# What do these wifi router numbers mean/used for?



## NRA_guy (Jun 9, 2015)

I see these numbers (in the red box) in wifi router information, but I have no idea what they mean or why one needs to see them. (I understand the other data.)

I blurred some of it.

Anybody know?


----------



## painterswife (Jun 7, 2004)

What's a MAC Address and how do I find it? : Technology Services


What's a MAC Address and how do I find it?




slts.osu.edu


----------



## NRA_guy (Jun 9, 2015)

OK, I read that. Thanks.

So . . . do I ever need to know my laptop's MAC address?

Can somebody hack into my laptop if they know its MAC address?


----------



## GREENCOUNTYPETE (Jul 25, 2006)

if you want to do MAC address filtering for security in your firewall you would need to know it.

mostly , no you probably won't need it and your mac address alone wouldn't be enough.

just think of it as a digital SN# it is assigned by the manufacturer like a SN# and it isn't something you can change


----------



## Robotron (Mar 25, 2012)

If you want to know how the feds find you using a computer, it’s this address. Every digital device has one that is unique to itself.


----------



## GREENCOUNTYPETE (Jul 25, 2006)

Robotron said:


> If you want to know how the feds find you using a computer, it’s this address.
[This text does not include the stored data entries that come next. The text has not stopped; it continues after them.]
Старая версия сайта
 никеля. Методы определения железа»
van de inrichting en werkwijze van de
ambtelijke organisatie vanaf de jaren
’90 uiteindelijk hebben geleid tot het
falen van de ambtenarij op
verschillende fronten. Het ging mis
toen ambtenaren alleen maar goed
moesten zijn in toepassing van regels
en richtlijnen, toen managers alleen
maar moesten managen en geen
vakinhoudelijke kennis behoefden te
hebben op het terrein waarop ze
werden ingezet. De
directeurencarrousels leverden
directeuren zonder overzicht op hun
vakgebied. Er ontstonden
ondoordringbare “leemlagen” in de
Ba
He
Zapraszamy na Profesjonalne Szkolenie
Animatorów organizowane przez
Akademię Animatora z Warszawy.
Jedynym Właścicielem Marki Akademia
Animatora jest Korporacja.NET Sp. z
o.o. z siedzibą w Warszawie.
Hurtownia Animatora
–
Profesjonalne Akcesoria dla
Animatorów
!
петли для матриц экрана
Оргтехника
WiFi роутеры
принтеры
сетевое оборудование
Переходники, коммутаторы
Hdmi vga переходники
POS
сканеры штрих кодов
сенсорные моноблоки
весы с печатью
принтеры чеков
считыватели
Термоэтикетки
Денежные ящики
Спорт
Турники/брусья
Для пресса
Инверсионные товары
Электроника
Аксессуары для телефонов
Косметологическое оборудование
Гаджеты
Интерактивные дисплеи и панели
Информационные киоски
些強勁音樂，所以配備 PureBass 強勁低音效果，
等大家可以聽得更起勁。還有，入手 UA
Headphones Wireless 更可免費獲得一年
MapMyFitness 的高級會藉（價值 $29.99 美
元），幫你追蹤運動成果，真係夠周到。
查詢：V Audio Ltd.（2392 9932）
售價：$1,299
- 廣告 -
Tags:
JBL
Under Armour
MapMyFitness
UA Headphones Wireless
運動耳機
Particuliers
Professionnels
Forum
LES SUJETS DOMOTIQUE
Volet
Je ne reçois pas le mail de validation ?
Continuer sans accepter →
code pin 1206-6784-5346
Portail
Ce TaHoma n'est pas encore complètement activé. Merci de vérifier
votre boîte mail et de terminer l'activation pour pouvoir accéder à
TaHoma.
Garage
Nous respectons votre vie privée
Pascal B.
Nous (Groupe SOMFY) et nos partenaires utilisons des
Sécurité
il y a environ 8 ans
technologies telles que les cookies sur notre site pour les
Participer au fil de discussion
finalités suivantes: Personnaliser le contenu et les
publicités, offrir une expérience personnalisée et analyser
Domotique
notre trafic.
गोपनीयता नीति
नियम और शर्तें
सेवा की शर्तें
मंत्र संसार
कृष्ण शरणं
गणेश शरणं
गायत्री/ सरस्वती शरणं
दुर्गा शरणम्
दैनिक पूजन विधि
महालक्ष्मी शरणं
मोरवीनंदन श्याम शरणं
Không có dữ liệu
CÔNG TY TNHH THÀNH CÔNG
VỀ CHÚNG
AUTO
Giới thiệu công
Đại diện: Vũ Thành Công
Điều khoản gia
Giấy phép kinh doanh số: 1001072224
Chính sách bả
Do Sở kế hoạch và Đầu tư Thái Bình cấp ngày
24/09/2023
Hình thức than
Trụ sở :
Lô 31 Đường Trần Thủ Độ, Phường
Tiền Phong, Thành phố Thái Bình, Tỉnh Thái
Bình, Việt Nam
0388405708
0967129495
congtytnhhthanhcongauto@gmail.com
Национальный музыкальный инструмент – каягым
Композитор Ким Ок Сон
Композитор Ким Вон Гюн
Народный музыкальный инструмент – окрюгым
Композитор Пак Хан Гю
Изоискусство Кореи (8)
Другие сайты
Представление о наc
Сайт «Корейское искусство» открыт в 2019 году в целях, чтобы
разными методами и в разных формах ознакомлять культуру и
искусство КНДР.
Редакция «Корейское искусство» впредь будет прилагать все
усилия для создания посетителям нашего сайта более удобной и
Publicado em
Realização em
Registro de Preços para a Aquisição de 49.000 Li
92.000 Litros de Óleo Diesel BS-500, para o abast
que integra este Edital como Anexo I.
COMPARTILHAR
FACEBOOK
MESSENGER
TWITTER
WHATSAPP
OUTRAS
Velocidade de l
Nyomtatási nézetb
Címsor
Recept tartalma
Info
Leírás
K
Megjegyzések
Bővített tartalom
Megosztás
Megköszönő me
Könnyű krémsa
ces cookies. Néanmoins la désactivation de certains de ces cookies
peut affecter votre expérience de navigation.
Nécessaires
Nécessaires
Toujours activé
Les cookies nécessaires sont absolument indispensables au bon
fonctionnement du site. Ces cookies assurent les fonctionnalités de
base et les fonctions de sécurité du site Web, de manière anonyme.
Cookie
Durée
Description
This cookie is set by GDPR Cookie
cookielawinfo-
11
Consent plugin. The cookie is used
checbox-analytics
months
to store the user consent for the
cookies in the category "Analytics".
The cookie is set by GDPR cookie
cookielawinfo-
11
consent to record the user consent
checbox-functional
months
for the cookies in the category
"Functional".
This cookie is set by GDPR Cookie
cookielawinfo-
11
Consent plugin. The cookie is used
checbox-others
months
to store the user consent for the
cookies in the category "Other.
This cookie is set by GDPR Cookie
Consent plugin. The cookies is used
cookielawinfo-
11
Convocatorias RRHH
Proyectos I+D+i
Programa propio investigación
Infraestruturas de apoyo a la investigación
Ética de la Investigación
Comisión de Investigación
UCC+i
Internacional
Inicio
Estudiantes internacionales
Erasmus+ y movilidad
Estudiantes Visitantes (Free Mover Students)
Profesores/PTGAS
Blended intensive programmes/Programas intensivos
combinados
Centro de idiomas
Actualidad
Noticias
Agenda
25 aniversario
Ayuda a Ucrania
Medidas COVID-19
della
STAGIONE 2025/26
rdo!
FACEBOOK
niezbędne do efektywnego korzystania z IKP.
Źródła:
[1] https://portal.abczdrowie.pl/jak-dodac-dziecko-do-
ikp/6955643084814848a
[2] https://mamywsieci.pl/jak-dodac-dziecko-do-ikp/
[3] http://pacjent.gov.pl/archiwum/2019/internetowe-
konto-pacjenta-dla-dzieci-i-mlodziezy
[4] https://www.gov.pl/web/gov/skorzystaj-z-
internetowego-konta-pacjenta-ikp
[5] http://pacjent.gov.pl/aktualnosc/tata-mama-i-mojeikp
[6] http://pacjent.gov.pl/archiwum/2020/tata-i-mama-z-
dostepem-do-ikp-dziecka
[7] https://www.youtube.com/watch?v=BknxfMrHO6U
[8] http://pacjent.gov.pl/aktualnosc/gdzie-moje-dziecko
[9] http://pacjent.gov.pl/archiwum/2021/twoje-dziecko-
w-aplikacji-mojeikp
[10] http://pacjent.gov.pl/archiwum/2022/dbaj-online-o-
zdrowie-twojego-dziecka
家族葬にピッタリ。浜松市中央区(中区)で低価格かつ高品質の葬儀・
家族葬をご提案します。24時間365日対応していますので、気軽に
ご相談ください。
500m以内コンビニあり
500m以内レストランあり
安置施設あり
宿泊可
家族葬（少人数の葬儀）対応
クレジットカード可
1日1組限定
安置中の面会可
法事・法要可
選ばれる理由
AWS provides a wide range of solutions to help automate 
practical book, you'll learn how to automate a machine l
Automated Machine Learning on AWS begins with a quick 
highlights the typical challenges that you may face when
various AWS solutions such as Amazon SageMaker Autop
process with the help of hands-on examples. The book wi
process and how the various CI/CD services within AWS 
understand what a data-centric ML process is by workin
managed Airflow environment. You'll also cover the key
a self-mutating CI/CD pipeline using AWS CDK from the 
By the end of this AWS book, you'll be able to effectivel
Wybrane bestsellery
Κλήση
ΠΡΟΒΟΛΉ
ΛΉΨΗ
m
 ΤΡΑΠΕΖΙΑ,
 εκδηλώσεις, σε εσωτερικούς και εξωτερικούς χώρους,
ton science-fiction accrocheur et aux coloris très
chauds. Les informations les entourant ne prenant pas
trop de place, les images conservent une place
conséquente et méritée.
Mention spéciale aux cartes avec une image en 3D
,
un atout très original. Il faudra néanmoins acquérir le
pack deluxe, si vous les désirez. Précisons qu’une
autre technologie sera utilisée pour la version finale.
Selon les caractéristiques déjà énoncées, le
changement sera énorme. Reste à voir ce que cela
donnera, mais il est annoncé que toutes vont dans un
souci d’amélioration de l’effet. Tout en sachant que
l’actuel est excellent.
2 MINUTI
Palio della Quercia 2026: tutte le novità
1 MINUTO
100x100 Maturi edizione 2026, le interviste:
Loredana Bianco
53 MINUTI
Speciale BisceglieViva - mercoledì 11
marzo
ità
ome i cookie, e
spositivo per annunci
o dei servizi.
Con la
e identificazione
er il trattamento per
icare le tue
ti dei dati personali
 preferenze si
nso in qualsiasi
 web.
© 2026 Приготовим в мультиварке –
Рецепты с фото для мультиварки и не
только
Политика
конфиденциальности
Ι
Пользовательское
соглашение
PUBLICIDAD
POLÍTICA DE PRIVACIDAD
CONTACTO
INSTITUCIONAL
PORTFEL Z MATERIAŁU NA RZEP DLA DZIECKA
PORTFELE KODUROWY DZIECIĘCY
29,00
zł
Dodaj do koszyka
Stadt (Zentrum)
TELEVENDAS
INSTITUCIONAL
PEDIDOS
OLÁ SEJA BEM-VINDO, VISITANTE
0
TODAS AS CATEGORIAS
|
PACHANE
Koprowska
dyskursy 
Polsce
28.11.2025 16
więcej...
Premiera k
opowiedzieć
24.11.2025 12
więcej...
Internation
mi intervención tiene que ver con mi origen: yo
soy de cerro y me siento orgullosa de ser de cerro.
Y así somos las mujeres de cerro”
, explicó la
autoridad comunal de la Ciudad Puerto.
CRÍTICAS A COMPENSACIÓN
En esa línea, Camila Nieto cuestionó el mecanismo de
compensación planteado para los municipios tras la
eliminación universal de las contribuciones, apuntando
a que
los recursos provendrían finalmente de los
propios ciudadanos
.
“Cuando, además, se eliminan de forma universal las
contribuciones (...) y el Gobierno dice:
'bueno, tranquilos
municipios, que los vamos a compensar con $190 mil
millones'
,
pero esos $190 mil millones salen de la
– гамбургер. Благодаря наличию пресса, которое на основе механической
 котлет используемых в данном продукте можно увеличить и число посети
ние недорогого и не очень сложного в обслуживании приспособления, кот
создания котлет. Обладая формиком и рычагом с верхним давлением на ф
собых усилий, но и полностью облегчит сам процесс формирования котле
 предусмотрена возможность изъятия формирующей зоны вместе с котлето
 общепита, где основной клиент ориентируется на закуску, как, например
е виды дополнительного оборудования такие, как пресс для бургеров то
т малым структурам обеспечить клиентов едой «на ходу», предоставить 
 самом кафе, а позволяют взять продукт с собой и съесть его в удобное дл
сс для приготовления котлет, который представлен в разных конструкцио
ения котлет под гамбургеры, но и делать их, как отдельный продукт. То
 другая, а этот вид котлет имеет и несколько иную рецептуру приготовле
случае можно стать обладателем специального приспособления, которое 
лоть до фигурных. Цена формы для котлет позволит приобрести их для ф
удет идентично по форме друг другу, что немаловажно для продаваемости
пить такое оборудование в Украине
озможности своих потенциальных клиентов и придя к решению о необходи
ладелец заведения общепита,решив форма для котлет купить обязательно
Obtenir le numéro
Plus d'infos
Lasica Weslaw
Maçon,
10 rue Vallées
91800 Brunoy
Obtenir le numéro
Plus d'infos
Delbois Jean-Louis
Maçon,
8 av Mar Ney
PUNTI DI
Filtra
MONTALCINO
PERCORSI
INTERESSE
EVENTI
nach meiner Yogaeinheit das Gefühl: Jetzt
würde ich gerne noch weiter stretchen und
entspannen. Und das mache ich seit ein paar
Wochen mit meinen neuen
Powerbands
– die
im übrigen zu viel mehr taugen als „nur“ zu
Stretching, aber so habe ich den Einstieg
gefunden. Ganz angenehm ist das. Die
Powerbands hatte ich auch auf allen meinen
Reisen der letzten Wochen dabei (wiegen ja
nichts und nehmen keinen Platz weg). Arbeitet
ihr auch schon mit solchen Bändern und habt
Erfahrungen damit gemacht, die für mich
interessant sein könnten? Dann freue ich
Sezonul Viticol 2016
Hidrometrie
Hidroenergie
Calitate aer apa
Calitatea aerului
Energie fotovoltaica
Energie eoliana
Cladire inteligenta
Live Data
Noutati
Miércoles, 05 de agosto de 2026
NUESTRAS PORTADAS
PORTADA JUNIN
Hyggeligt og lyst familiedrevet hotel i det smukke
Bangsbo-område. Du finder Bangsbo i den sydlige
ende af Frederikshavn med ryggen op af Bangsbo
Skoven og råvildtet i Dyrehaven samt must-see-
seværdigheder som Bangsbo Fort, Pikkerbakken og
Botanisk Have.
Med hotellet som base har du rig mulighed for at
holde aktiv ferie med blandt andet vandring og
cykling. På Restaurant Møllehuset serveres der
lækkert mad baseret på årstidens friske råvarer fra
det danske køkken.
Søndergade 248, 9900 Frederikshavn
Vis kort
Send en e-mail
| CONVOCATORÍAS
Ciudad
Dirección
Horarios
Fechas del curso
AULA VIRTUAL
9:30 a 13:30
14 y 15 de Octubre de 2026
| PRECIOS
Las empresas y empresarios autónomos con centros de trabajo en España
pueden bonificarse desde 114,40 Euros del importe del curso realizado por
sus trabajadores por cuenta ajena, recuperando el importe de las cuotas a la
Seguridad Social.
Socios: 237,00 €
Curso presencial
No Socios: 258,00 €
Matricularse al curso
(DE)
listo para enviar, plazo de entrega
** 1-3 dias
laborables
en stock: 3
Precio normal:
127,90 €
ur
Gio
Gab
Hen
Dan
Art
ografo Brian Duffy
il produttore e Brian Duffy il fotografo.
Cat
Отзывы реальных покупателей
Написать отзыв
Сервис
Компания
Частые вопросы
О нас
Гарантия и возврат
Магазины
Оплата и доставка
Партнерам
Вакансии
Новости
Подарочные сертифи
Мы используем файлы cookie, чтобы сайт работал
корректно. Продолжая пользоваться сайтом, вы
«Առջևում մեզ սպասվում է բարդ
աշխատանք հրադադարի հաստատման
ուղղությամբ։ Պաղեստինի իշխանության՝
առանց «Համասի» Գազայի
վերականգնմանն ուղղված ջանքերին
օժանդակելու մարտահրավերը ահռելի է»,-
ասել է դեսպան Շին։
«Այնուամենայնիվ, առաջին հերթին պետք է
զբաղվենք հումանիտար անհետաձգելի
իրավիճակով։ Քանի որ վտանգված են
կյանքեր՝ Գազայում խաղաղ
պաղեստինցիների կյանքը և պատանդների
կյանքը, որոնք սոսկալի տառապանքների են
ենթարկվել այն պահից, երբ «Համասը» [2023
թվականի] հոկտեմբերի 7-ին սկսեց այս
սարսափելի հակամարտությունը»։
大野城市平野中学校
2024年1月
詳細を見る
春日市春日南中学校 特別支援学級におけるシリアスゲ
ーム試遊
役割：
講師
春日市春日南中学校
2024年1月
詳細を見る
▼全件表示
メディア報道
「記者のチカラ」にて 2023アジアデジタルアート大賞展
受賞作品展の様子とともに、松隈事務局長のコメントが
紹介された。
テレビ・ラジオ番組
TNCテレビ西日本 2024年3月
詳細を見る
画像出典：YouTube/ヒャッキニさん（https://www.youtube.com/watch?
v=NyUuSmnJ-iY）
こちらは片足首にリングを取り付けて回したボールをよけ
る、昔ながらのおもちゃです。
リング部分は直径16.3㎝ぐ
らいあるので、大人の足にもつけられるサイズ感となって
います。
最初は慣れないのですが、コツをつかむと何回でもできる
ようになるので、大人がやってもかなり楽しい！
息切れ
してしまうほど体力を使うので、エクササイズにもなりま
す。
Every digital device has one that is unique to itself.


first they track your IP to your location then they have your MAC and know exactly which device you were using

don't worry NRA_guy your IP puts you right where you have claimed to be living


----------



## Nevada (Sep 9, 2004)

NRA_guy said:


> So . . . do I ever need to know my laptop's MAC address?


I have Cox cable internet service. To connect to their network they require the modem's MAC address. But, of course, Cox's security problems aren't an issue with DSL.


----------



## robin416 (Dec 29, 2019)

GREENCOUNTYPETE said:


> first they track your IP to your location then they have your MAC and know exactly which device you were using
> 
> don't worry NRA_guy your IP puts you right where you have claimed to be living


I'm not even sure how well that works any more unless I'm misunderstanding something. My IP shows that I'm 200 miles from where I'm actually at. No, I'm not using a VPN.


----------



## GREENCOUNTYPETE (Jul 25, 2006)

robin416 said:


> I'm not even sure how well that works any more unless I'm misunderstanding something. My IP shows that I'm 200 miles from where I'm actually at. No, I'm not using a VPN.


it shows the office of the ISP mine shows Janesville WI , I don't live in Janesville it is n't perfect but it is something.


----------



## Gary in ohio (May 11, 2002)

Your IP doesnt necessarily show were you are, It will show were your ISP is. The IP address a best guess based on routing.


----------